Quote “This is the most incredible thing you’ve ever made…“
Those were the very words uttered by my sweetheart this evening. Ever since I mentioned my last cookery lesson and the variety of things we learnt including this amazing method for Pork Belly he’s been putting his hand up since.
I’ve learnt the secret to a good Snap, Crackle & Pop, that’s crisp crackling, a firm snap and that pop when you bite into it!
I’ve picked up a few tips, both in class and from extracurricular reading from Heston Blumenthal at Home. The most interesting thing is whenever I’ve cooked Pork Belly in the past it’s usually been in a dry oven at a high heat. Actually in my class at school we’ve tried the Pork Belly at a low heat to start, with steam and at the latter stage, turned the heat right up to force that steam out. Hence the puff, the crackle and the pop!
Time: 1&1/2 hrs
1.4 kg approx of pork belly, this is plenty for two and also gives you some yummy fillings for sandwiches later in the week,
Salt (and loads of it)
Olive oil for the pan,
Mix of chopped veg, carrots, onion, celery etc (this is for the pork to rest on)
2 garlic cloves, chopped
2 birds eye chillies chopped
1.5 Tbsp of ginger chopped
2 Tbsp of Sugar, soy sauce, black vinegar
Freshly boiled water, stock or wine (your choice)

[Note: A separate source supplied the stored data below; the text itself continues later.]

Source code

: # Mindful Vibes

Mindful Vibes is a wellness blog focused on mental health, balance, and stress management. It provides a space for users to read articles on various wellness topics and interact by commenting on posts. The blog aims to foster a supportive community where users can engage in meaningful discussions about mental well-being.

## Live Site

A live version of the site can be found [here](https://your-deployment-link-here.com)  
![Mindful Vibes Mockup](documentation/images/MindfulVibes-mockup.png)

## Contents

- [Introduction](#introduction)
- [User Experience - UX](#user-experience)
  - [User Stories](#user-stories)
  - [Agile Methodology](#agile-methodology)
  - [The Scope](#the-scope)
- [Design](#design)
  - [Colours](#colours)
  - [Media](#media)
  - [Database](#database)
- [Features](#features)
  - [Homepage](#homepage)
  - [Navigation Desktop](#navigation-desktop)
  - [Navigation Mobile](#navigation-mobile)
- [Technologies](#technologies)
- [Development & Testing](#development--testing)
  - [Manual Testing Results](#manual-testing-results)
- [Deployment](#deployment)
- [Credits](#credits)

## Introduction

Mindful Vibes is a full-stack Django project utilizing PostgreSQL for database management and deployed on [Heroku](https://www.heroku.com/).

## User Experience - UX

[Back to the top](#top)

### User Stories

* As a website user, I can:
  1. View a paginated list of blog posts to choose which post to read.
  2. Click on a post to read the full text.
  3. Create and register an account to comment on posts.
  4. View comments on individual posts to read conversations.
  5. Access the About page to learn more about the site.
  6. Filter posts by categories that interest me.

You’ll need 1 frying pan, oven tray, mesh strainer, a pan for the bottom of the oven and a mixing jug.
Glaze: Combine all the ingredients in a pan and simmer over a low heat. Adjust the liquid accordingly until you reach a slick smooth syrupy consistency. Strain and serve the glaze hot beside the pork.
Pork Belly: Preheat your oven to 160 (320F) Place a large pan of steaming water into the bottom of the oven, you’ll need to fill it 1/4 of the way.

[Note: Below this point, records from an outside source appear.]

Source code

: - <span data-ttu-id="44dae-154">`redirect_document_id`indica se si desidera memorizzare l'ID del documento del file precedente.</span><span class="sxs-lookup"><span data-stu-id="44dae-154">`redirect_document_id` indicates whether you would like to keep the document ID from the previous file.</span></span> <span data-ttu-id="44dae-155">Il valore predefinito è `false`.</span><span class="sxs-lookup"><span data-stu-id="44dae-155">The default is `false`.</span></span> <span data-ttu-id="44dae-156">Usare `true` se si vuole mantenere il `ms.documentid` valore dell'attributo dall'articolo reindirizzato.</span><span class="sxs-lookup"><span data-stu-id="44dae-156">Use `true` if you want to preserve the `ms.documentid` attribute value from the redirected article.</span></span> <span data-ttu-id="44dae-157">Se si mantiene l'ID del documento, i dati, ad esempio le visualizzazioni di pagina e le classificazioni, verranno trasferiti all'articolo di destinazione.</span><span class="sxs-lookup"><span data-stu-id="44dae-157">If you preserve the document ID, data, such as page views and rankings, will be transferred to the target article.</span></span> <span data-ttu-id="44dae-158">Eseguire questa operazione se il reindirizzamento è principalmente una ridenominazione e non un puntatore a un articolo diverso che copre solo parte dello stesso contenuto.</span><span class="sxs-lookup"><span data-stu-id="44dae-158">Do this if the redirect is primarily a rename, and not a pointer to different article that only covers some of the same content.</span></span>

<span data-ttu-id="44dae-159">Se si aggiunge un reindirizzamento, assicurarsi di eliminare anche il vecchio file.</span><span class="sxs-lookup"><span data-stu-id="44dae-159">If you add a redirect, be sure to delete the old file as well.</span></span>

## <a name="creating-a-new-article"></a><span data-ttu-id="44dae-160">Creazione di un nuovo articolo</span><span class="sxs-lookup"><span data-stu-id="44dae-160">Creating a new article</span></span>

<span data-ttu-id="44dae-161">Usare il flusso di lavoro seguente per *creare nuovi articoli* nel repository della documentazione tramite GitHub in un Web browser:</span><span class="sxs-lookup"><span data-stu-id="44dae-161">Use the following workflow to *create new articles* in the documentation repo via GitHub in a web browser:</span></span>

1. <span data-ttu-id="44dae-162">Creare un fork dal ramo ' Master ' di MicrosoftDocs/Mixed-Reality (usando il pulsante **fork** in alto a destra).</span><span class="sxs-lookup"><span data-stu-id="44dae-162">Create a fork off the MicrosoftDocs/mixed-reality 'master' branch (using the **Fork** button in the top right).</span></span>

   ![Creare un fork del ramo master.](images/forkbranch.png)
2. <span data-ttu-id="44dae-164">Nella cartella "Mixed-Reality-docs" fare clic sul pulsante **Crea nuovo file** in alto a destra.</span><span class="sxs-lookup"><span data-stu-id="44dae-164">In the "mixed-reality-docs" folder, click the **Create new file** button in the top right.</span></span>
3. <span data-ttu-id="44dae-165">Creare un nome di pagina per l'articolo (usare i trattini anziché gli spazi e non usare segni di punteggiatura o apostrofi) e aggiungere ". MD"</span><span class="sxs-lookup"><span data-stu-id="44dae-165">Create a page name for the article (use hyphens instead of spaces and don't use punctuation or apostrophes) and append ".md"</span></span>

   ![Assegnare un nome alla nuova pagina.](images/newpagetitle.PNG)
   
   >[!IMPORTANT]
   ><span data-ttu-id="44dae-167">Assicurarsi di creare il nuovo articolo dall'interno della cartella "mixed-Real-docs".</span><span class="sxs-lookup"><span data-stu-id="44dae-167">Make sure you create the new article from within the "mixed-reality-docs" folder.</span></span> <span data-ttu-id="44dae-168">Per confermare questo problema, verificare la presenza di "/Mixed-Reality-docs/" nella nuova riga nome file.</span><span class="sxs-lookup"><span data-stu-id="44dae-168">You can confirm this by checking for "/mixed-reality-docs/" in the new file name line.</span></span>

Score the skin of the pork at intervals, every centimeter is ideal. Rub some salt into the cracks and take care to get right in. Place the pork belly, flesh side down into a hot pan with olive oil and brown to seal in those juices.

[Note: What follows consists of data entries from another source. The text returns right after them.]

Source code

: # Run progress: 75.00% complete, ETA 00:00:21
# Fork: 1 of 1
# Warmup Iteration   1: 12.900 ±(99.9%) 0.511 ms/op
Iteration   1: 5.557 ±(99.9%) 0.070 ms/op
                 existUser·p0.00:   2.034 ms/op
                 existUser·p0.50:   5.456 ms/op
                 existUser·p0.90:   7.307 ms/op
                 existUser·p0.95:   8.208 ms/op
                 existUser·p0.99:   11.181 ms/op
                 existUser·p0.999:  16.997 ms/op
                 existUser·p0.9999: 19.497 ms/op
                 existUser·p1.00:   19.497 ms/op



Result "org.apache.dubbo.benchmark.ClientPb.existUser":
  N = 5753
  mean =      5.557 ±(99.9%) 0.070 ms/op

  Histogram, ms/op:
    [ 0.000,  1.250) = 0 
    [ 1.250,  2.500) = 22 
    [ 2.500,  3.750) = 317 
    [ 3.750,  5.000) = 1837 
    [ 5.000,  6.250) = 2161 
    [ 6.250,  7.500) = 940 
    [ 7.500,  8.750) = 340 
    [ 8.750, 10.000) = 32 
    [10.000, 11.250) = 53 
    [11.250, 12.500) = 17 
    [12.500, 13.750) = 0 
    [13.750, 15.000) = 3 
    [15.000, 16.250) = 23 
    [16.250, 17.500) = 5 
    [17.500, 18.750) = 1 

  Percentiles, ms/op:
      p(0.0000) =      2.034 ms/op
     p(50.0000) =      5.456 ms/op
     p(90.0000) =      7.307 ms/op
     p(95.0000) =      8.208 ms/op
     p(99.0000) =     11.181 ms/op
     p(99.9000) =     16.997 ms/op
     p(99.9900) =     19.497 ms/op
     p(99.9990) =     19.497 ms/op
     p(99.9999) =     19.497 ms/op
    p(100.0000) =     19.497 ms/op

Scatter the oven tray with the mixed vegetables and place the pork with the skin side facing up, tuck the mixed vegetables under the pork to elevate the meat.
Bake in the preheated oven for 1hr. Check the tray mid way and turn to even up the browning if necessary. Also check the steam and if it’s all evaporated pour in a little more boiling water, (now’s a great time to start the glaze too)
After the 1st hour, crank the heat up to 180C (356F) and remove the pan of water. Bake at this high heat for 20 mins and turn the grill on for the last five minutes. It should force any last amount of moisture out of the skin by this stage and hopefully you’ll have a some nice puffy bubbles happening in that crackling…Voilá!